Data START

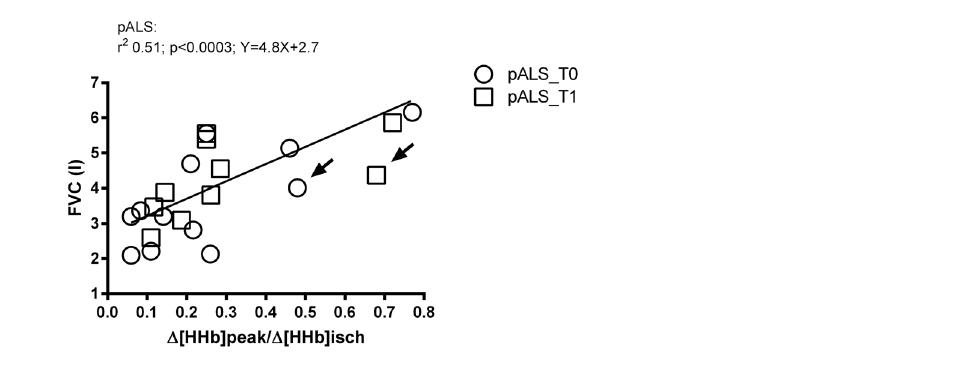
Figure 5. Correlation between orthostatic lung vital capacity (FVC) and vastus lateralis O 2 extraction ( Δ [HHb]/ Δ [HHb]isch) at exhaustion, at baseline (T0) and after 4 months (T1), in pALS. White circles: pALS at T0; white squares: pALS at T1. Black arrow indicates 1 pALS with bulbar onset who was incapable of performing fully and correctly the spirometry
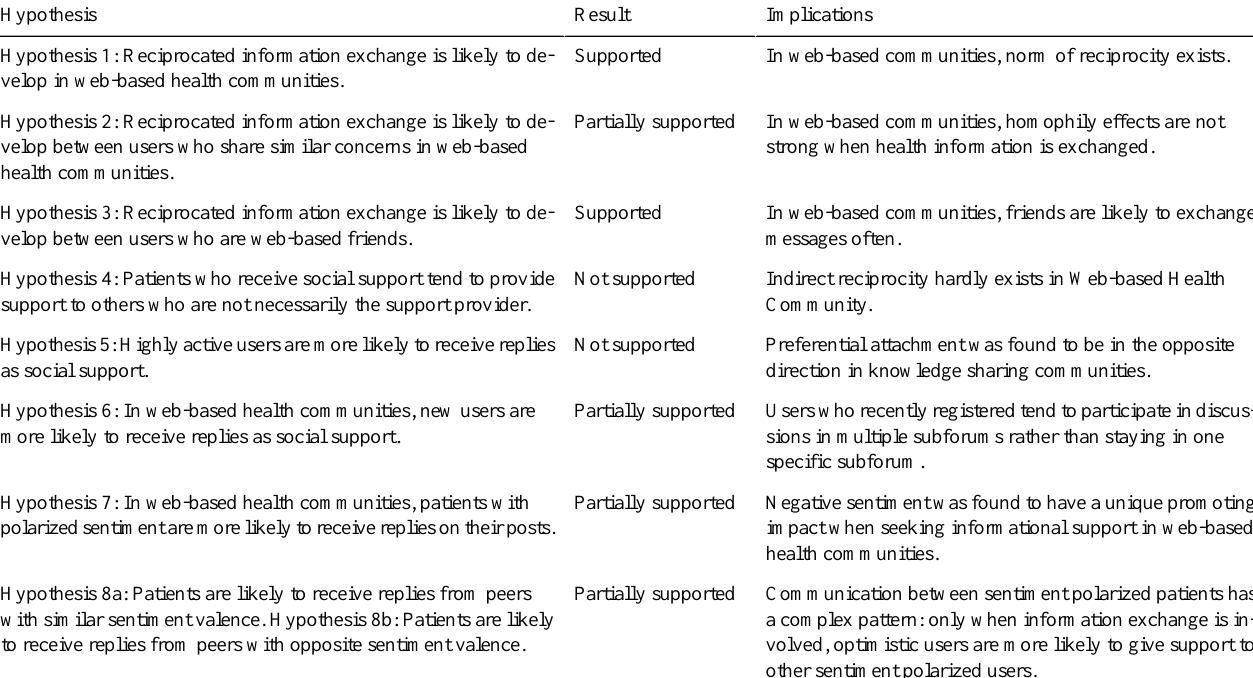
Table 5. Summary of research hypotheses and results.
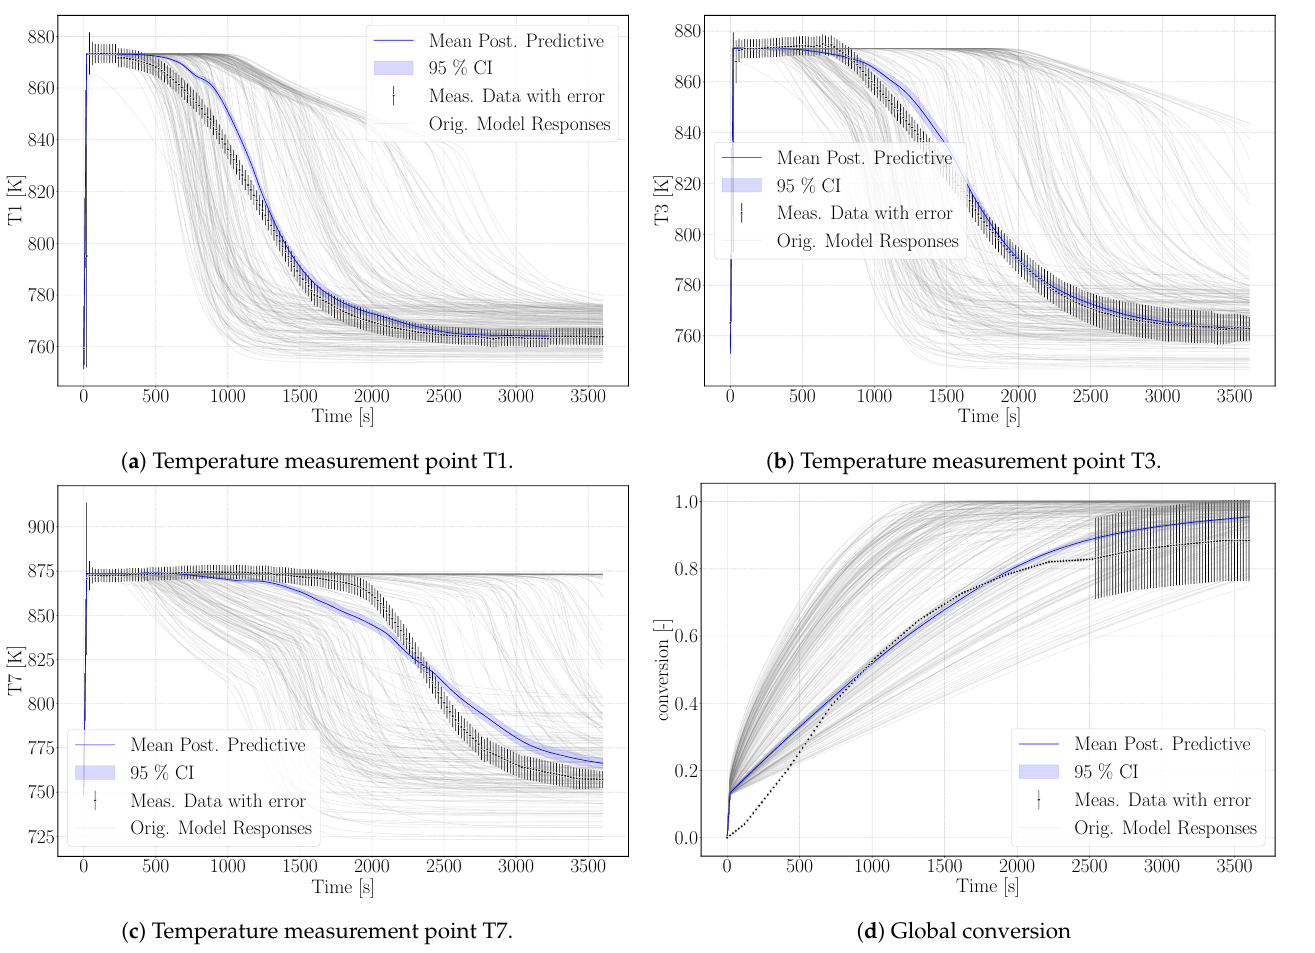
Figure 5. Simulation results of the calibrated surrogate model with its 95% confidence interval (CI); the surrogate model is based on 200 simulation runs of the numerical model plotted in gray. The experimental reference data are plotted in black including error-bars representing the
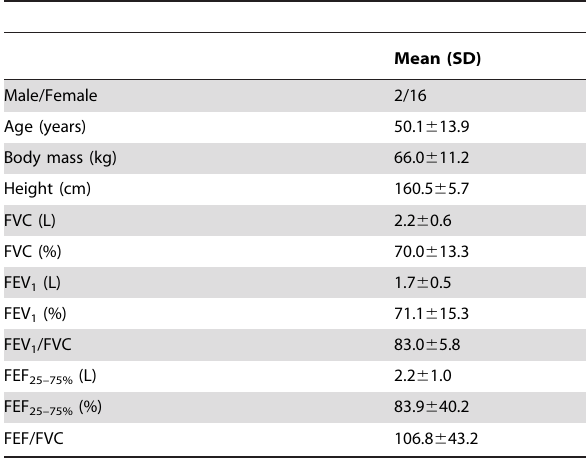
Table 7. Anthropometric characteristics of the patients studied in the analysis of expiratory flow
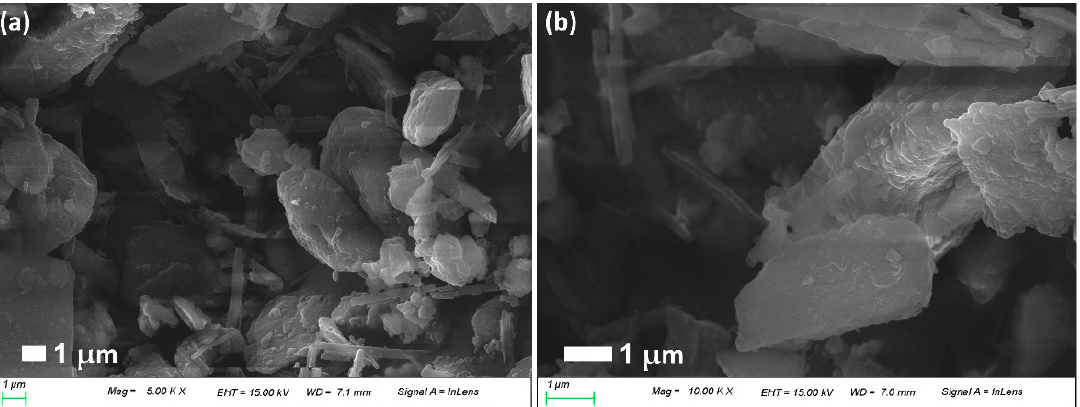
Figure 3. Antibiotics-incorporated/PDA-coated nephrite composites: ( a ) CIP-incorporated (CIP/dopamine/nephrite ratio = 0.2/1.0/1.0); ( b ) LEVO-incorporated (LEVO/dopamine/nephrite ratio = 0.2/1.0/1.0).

Data END
Data START

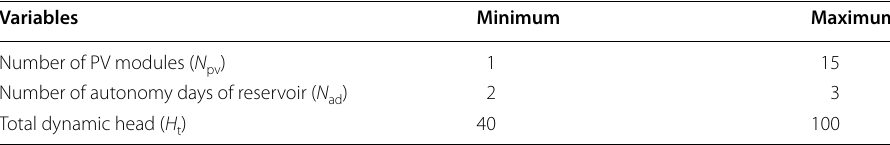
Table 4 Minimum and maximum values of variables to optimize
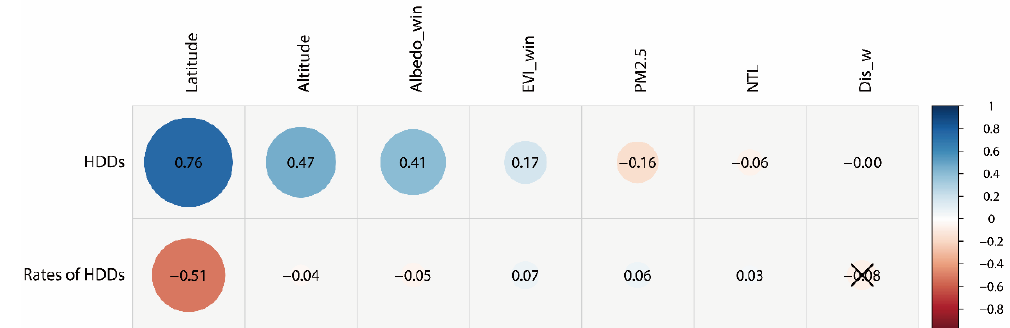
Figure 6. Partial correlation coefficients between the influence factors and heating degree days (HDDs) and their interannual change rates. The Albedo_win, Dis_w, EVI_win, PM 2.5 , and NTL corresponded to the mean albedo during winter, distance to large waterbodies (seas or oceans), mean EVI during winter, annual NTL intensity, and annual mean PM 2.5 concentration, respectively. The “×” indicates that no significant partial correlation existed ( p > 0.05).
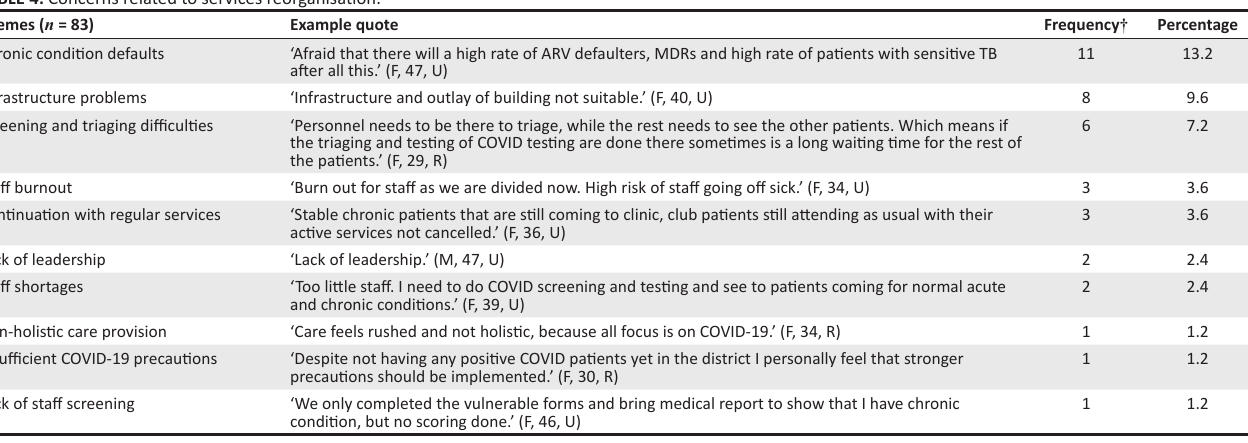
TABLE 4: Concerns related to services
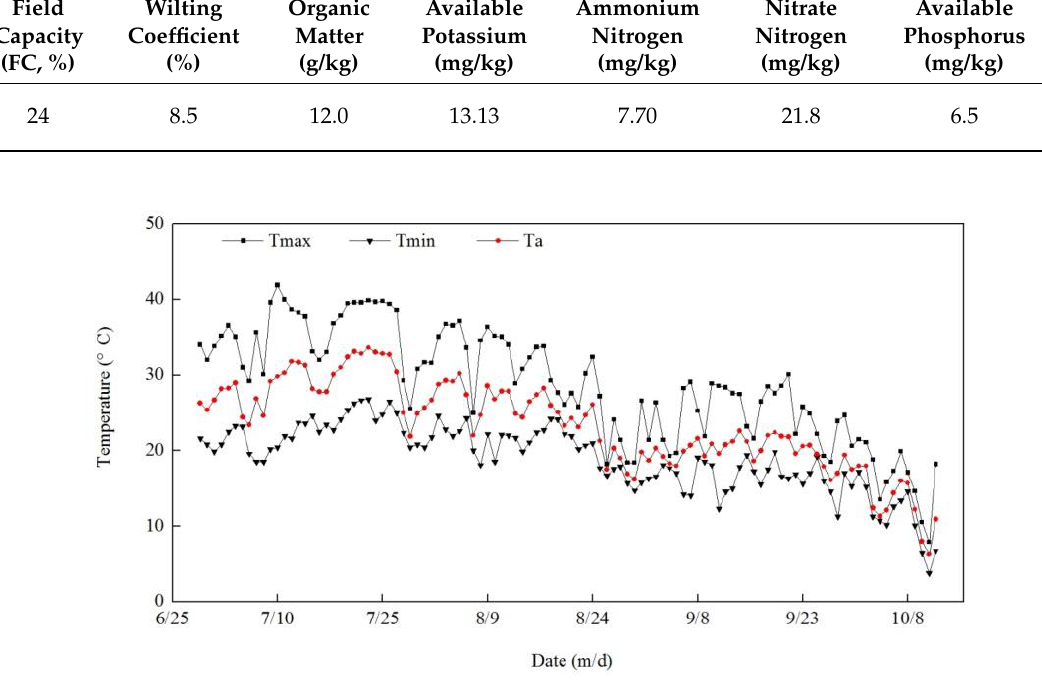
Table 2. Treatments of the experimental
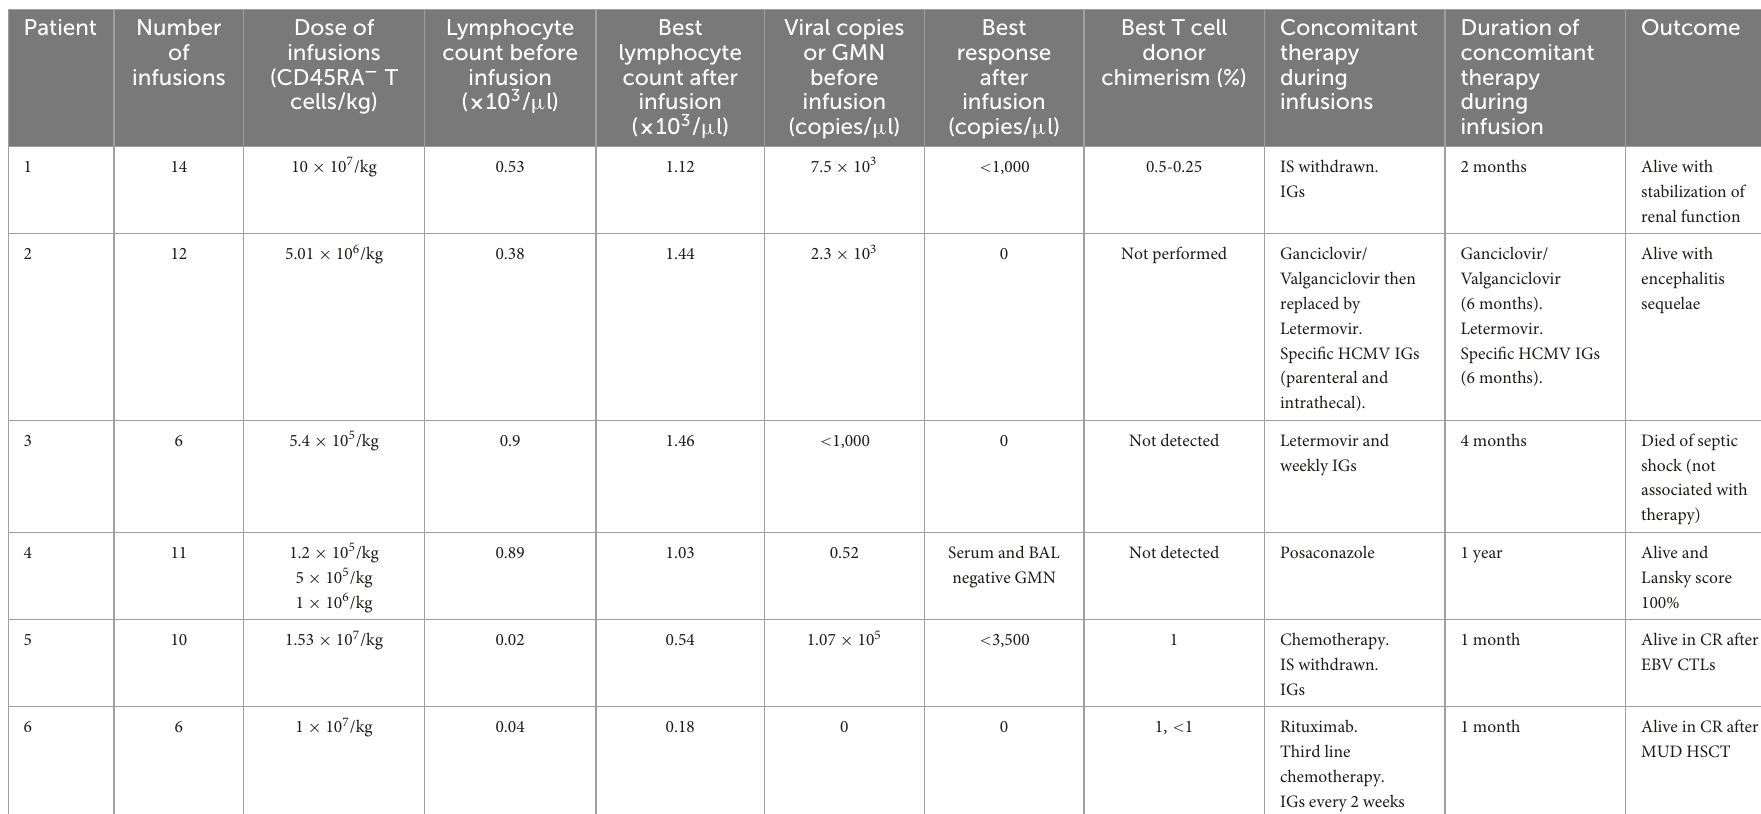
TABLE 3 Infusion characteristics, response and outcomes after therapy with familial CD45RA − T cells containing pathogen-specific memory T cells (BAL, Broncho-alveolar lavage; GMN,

Data END
Data START

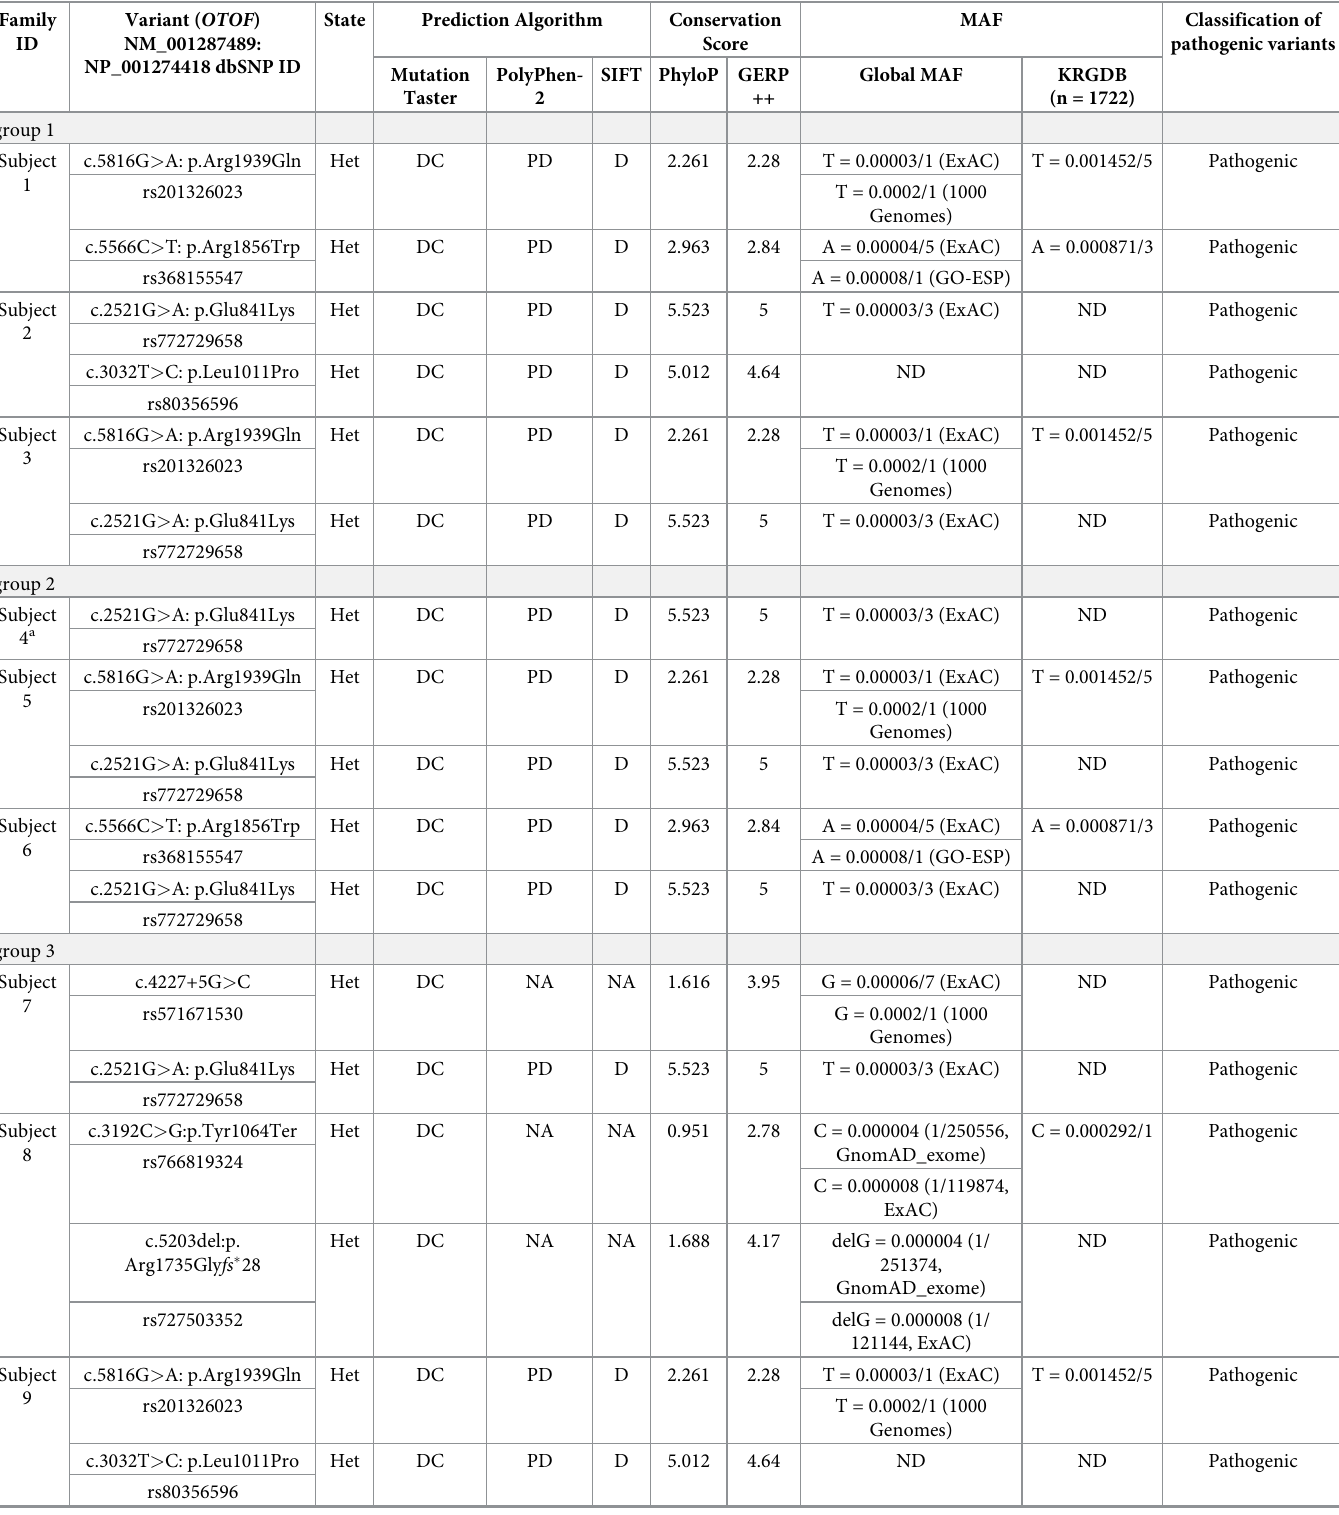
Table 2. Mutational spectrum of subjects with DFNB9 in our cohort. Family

Data END

### Exercise goal
With the pictures omitted, restate word for word the lines above from the line that has "Table 4 Minimum" up to and including the line that has "TABLE 3 Infusion", and no other lines.

### Task solution
Table 4 Minimum and maximum values of variables to optimize
Figure 6. Partial correlation coefficients between the influence factors and heating degree days (HDDs) and their interannual change rates. The Albedo_win, Dis_w, EVI_win, PM 2.5 , and NTL corresponded to the mean albedo during winter, distance to large waterbodies (seas or oceans), mean EVI during winter, annual NTL intensity, and annual mean PM 2.5 concentration, respectively. The “×” indicates that no significant partial correlation existed ( p > 0.05).
TABLE 4: Concerns related to services
Table 2. Treatments of the experimental
TABLE 3 Infusion characteristics, response and outcomes after therapy with familial CD45RA − T cells containing pathogen-specific memory T cells (BAL, Broncho-alveolar lavage; GMN,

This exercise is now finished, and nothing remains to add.